The general principle for P(x|y) is that the area that satisfies both conditions x and y becomes the numerator, and the area that satisfies y becomes the denominator.

Alright, let's substitute these formulas into the Bayesian formula:

P(H1) * P(E|H1) / P(E) = P(H1) * (1/P(E)) * P(E|H1)
  = ((a + b) / (a + b + c + d))
    * ((a + b + c + d) / (a + c))
    * (a / (a + b))
  = a / (a + c)
  = P(H1|E)
  
P(H2) * P(E|H2) / P(E) = P(H2) * (1/P(E)) * P(E|H2)
  = ((c + d) / (a + b + c + d))
    * ((a + b + c + d) / (a + c))
    * (c / (c + d))
  = c / (a + c)
  = P(H2|E)

So that's where that formula comes from and how it gets proven. Note that the computation of both probabilities involves the final division by the same value (a + c). If we just want to compare them, this division by the same value doesn't matter and we can skip it. Instead we'll just get a and c, which are also the weights W(H1|E) and W(H2|E), and if we want to get the probabilities, we can normalize by dividing by their sum. Or I guess rather than W(H1|E) we could say W(H1 & E) but that's the beauty of workiing with the weights instead of probabilities: the probabilities require normalization at each step, dividing by the sum of all possible weights, while with weights the sum is kept implicit, and W(H1|E) = W(H1 & E) = W(E|H1). When expressed in weights, the formulas become simpler:

W(H1) = a + b
W(H1|E) = W(H) * P(E|H1) = (a + b) * (a / (a + b)) = a

That's pretty much it. But there is one more question to consider: what if we have more than one event? We usually do have multiple events. After we compute P(Hi|E1) (or W(Hi|E1)), now we have a smaller rectangle left, with the level of the horizontal divider shifted from where it was in the previous square (or rectangle). What do we do with the next event? There are multiple ways to look at it.

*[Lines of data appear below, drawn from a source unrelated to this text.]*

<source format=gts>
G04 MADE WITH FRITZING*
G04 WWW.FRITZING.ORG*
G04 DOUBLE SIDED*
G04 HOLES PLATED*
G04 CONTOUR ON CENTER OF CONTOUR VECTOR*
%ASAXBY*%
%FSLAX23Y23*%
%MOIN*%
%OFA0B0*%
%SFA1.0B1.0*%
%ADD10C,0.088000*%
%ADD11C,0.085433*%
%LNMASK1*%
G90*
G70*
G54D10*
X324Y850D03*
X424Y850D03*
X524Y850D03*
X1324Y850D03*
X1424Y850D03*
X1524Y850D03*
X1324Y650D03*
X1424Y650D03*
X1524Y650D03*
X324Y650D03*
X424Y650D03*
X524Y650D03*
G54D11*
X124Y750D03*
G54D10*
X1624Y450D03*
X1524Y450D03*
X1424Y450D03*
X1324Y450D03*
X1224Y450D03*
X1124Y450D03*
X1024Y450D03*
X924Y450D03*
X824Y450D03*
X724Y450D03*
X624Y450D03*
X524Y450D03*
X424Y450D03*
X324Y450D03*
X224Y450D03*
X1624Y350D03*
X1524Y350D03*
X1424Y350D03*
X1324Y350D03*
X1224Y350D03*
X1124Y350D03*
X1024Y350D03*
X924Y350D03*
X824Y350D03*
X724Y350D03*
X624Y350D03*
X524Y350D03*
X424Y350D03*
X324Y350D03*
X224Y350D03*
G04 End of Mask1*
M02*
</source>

One way is to hope that the events are completely independent from each other. This basically means that as we look at each part produced on splitting by E1 (E1 and ~E1), and further split each of these parts by E2, the horizontal lines in each vertical quarter shift according to the current level of H in the part being split, with the result that P(E2|E1,Hi) = P(E2|Hi). It would look something like this:

+----+----+--+--+
| e  | f  |g |h |
|----|    |  |  |
|    |    |  |  | H1
|    |----|  |  |
|    |    |--|  |
|    |    |  |  |
|    |    |  |--| H2
+----+----+--+--+
 E1   E1   ~E1 ~E1
 E2   ~E2  E2  ~E2

The equality P(E2|E1,H1) = P(E2|H1) = P(E2|~E1,H1) would imply (even though it doesn't quite look like it in ASCII art):

e / (e + f) = a / (a + b) = g / (g+h)

That's a simple-minded implementation (in the scienific circles they call it naive, sometimes even spelled with two "i"s). The problem there is that when the assumption is not true and the events are strongly dependent, this can drive probabilities in weird ways.

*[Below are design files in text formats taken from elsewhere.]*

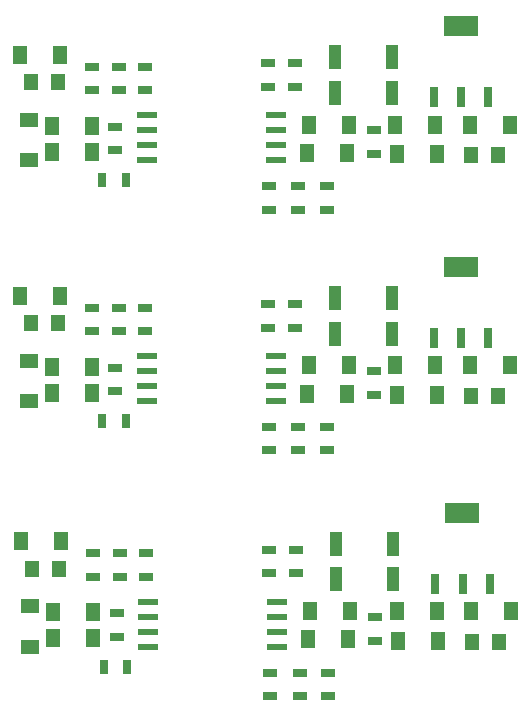
<source format=gtp>
G04 Layer_Color=8421504*
%FSTAX24Y24*%
%MOIN*%
G70*
G01*
G75*
%ADD10R,0.1181X0.0671*%
%ADD11R,0.0315X0.0671*%
%ADD12R,0.0709X0.0236*%
%ADD13R,0.0591X0.0472*%
%ADD14R,0.0472X0.0591*%
%ADD15R,0.0500X0.0550*%
%ADD16R,0.0472X0.0315*%
%ADD17R,0.0394X0.0787*%
%ADD18R,0.0315X0.0472*%
D10*
X029126Y026535D02*
D03*
X029126Y018504D02*
D03*
X029165Y010315D02*
D03*
D11*
X030031Y024173D02*
D03*
X029134D02*
D03*
X02822D02*
D03*
X030031Y016142D02*
D03*
X029134D02*
D03*
X02822D02*
D03*
X030071Y007953D02*
D03*
X029173D02*
D03*
X02826D02*
D03*
D12*
X022945Y023571D02*
D03*
Y023071D02*
D03*
Y022571D02*
D03*
Y022071D02*
D03*
X018649D02*
D03*
Y022571D02*
D03*
Y023071D02*
D03*
Y023571D02*
D03*
X022945Y015539D02*
D03*
Y015039D02*
D03*
Y014539D02*
D03*
Y014039D02*
D03*
X018649D02*
D03*
Y014539D02*
D03*
Y015039D02*
D03*
Y015539D02*
D03*
X022984Y00735D02*
D03*
Y00685D02*
D03*
Y00635D02*
D03*
Y00585D02*
D03*
X018688D02*
D03*
Y00635D02*
D03*
Y00685D02*
D03*
Y00735D02*
D03*
D13*
X014724Y023425D02*
D03*
Y022087D02*
D03*
X014724Y015394D02*
D03*
Y014055D02*
D03*
X014764Y007205D02*
D03*
Y005866D02*
D03*
D14*
X014409Y025591D02*
D03*
X015748D02*
D03*
X029409Y023268D02*
D03*
X030748D02*
D03*
X028307Y022283D02*
D03*
X026969D02*
D03*
X026929Y023268D02*
D03*
X028268D02*
D03*
X015472Y023228D02*
D03*
X016811D02*
D03*
X023976Y022323D02*
D03*
X025315D02*
D03*
X024055Y023268D02*
D03*
X025394D02*
D03*
X015472Y022362D02*
D03*
X016811D02*
D03*
X015472Y014331D02*
D03*
X016811D02*
D03*
X024055Y015236D02*
D03*
X025394D02*
D03*
X023976Y014291D02*
D03*
X025315D02*
D03*
X015472Y015197D02*
D03*
X016811D02*
D03*
X026929Y015236D02*
D03*
X028268D02*
D03*
X028307Y014252D02*
D03*
X026969D02*
D03*
X029409Y015236D02*
D03*
X030748D02*
D03*
X014409Y017559D02*
D03*
X015748D02*
D03*
X028346Y006063D02*
D03*
X027008D02*
D03*
X024016Y006102D02*
D03*
X025354D02*
D03*
X029449Y007047D02*
D03*
X030787D02*
D03*
X014449Y00937D02*
D03*
X015787D02*
D03*
X026969Y007047D02*
D03*
X028307D02*
D03*
X024094D02*
D03*
X025433D02*
D03*
X015512Y006142D02*
D03*
X01685D02*
D03*
X015512Y007008D02*
D03*
X01685D02*
D03*
D15*
X015669Y024685D02*
D03*
X014769D02*
D03*
X030354Y022244D02*
D03*
X029454D02*
D03*
X030354Y014213D02*
D03*
X029454D02*
D03*
X015669Y016654D02*
D03*
X014769D02*
D03*
X030394Y006024D02*
D03*
X029494D02*
D03*
X015709Y008465D02*
D03*
X014809D02*
D03*
D16*
X023701Y020433D02*
D03*
X023699Y02122D02*
D03*
X024647Y020433D02*
D03*
X024646Y02122D02*
D03*
X022717Y021221D02*
D03*
X022718Y020433D02*
D03*
X023583Y024528D02*
D03*
X023581Y025315D02*
D03*
X017598Y022402D02*
D03*
X017597Y023189D02*
D03*
X02622Y023071D02*
D03*
X026222Y022283D02*
D03*
X01681Y025197D02*
D03*
X016811Y024409D02*
D03*
X022676Y025315D02*
D03*
X022677Y024528D02*
D03*
X017717Y024409D02*
D03*
X017715Y025197D02*
D03*
X018583Y025197D02*
D03*
X018584Y024409D02*
D03*
X018583Y017165D02*
D03*
X018584Y016378D02*
D03*
X017717Y016378D02*
D03*
X017715Y017165D02*
D03*
X022676Y017284D02*
D03*
X022677Y016496D02*
D03*
X01681Y017165D02*
D03*
X016811Y016378D02*
D03*
X02622Y015039D02*
D03*
X026222Y014252D02*
D03*
X017598Y01437D02*
D03*
X017597Y015157D02*
D03*
X023583Y016496D02*
D03*
X023581Y017283D02*
D03*
X022717Y013189D02*
D03*
X022718Y012402D02*
D03*
X024647Y012402D02*
D03*
X024646Y013189D02*
D03*
X023701Y012402D02*
D03*
X023699Y013189D02*
D03*
X02626Y00685D02*
D03*
X026261Y006063D02*
D03*
X024686Y004213D02*
D03*
X024685Y005D02*
D03*
X02374Y004213D02*
D03*
X023739Y005D02*
D03*
X022756Y005D02*
D03*
X022757Y004213D02*
D03*
X017638Y006181D02*
D03*
X017636Y006969D02*
D03*
X018622Y008976D02*
D03*
X018623Y008189D02*
D03*
X017756Y008189D02*
D03*
X017755Y008976D02*
D03*
X022715Y009095D02*
D03*
X022717Y008307D02*
D03*
X016849Y008976D02*
D03*
X01685Y008189D02*
D03*
X023622Y008307D02*
D03*
X023621Y009094D02*
D03*
D17*
X024921Y025512D02*
D03*
Y024331D02*
D03*
X026811Y025512D02*
D03*
Y024331D02*
D03*
X026811Y01748D02*
D03*
Y016299D02*
D03*
X024921Y01748D02*
D03*
Y016299D02*
D03*
X024961Y009291D02*
D03*
Y00811D02*
D03*
X02685Y009291D02*
D03*
Y00811D02*
D03*
D18*
X017953Y021417D02*
D03*
X017165Y021416D02*
D03*
X017953Y013386D02*
D03*
X017165Y013384D02*
D03*
X017992Y005197D02*
D03*
X017205Y005195D02*
D03*
M02*

</source>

Another way would be to build the tree of exact splits: split the slices produced by E1 into slices for E2, then for E3, and so on, and for each vertical slice after each split find the exact proportion of cases. This is obviously much more complex, and complexity grows exponentially with the number of events.

The third way (I think I've just realized it from reading the materials about data science) would be to track the splits by events pair-wise, do the vertical splits by each pair: (E1, E2), (E1, E3), ..., (E1, En), (E2, E3), (E2, E4), ..., (E2, En), and so on. I haven't quite thought through yet the adjustments that would need to be computed for each split. I guess, fundamentally it would be a representation of the covariance matrix (another word I've learned). But I guess there are two potential ways to do it: one would be to adjust the positions of the horizontal lines after the second split, another would be to adjust the positions of the vertical lines for the second split. I'm not sure which one is more correct. Maybe either way would adjust the ratio of the areas on the left and right to the same value. But either way, after you apply E1, adjust the probabilities of E2, E3, and the rest of the events according to this matrix. Then after applying E2, adjust E3, E4, and so on. It won't be a perfect match that can be produced with the exact splits but it would easily catch the events that are duplicates and near-duplicates of each other.